Activity » What is needed is an exact copy of the lines in the listing below, from the one with "झारखण्ड राज्यपाल के" up to and including the one with "झारखण्ड गजट (असाधारण) 102-300+400--शनि", with no other lines.

Source data »
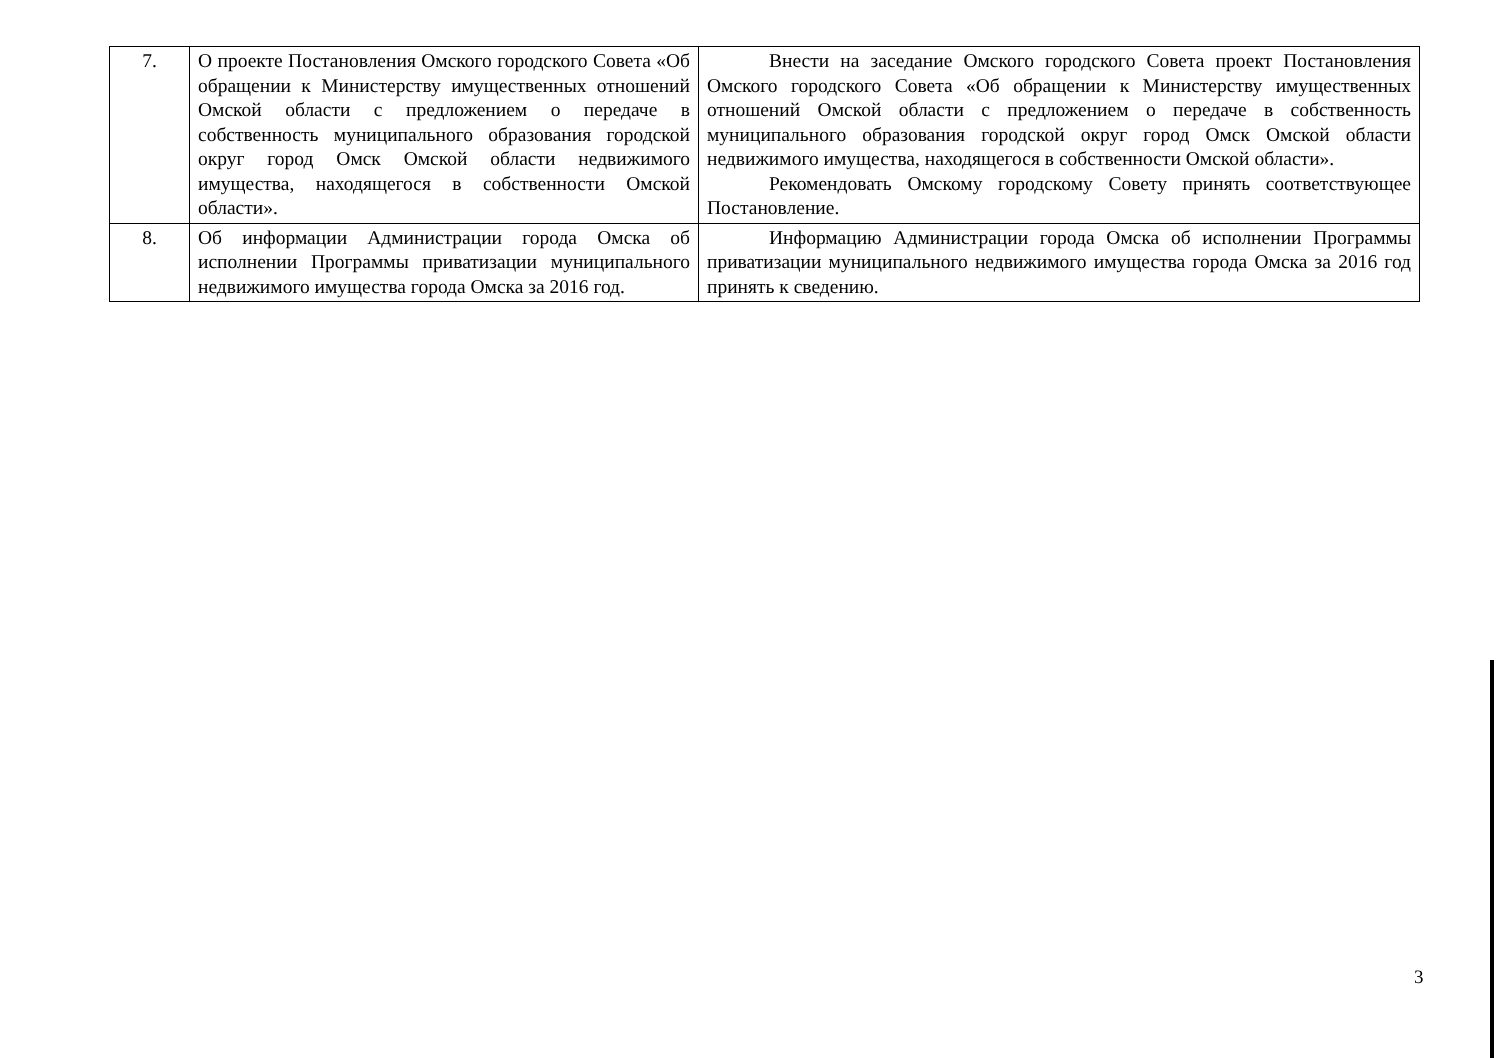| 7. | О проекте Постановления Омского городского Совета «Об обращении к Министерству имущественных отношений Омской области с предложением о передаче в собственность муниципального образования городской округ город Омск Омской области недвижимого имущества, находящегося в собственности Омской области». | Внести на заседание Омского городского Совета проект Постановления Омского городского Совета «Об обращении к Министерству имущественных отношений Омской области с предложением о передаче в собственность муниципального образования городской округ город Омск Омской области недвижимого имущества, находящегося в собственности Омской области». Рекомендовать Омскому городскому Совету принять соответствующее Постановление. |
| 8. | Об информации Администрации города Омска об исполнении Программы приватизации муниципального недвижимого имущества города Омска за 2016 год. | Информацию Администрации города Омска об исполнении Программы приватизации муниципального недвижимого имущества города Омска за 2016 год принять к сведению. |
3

* * *

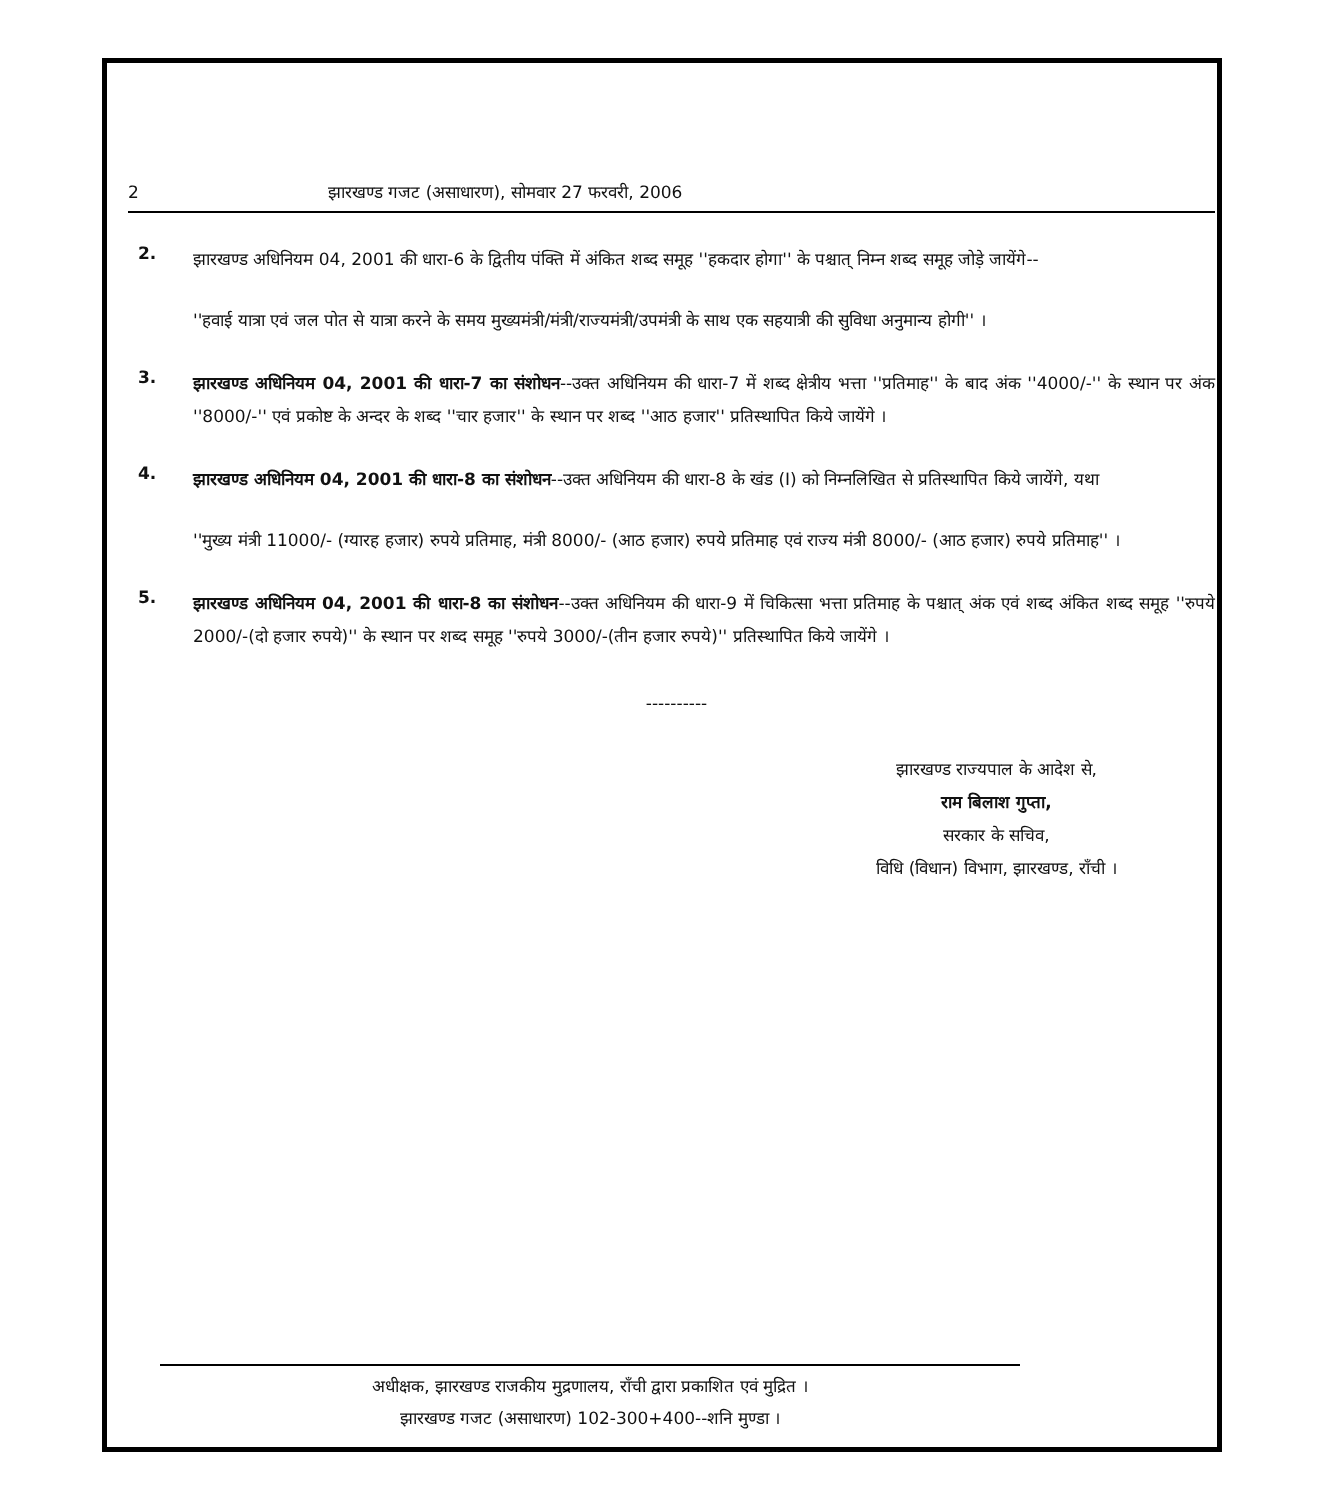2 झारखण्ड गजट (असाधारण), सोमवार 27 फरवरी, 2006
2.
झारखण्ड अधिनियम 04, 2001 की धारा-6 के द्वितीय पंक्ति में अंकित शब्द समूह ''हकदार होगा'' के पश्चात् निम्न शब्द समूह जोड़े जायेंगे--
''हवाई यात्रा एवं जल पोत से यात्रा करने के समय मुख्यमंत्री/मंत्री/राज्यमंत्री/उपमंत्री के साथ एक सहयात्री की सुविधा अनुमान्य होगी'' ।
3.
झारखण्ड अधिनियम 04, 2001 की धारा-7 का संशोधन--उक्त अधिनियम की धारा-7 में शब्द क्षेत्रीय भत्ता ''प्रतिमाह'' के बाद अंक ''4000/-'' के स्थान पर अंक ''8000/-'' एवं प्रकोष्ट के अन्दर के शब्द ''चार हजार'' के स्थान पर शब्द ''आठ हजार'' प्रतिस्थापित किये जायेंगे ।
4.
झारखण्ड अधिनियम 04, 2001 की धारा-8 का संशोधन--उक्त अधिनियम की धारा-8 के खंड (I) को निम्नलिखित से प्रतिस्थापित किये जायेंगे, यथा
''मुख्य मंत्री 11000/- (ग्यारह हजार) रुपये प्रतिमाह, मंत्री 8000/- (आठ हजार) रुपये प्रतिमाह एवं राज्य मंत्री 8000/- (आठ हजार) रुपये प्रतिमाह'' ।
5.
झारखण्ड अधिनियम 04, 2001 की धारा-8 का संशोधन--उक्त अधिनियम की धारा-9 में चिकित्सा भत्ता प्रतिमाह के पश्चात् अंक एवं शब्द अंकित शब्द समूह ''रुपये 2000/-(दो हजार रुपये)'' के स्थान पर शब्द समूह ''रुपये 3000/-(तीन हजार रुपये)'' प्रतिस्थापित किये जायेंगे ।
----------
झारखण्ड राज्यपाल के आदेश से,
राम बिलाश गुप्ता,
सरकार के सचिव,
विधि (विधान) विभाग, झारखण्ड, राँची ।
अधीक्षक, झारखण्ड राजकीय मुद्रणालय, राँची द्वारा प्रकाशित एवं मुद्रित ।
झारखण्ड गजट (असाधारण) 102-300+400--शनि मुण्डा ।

Completed exercise »
झारखण्ड राज्यपाल के आदेश से,
राम बिलाश गुप्ता,
सरकार के सचिव,
विधि (विधान) विभाग, झारखण्ड, राँची ।
अधीक्षक, झारखण्ड राजकीय मुद्रणालय, राँची द्वारा प्रकाशित एवं मुद्रित ।
झारखण्ड गजट (असाधारण) 102-300+400--शनि मुण्डा ।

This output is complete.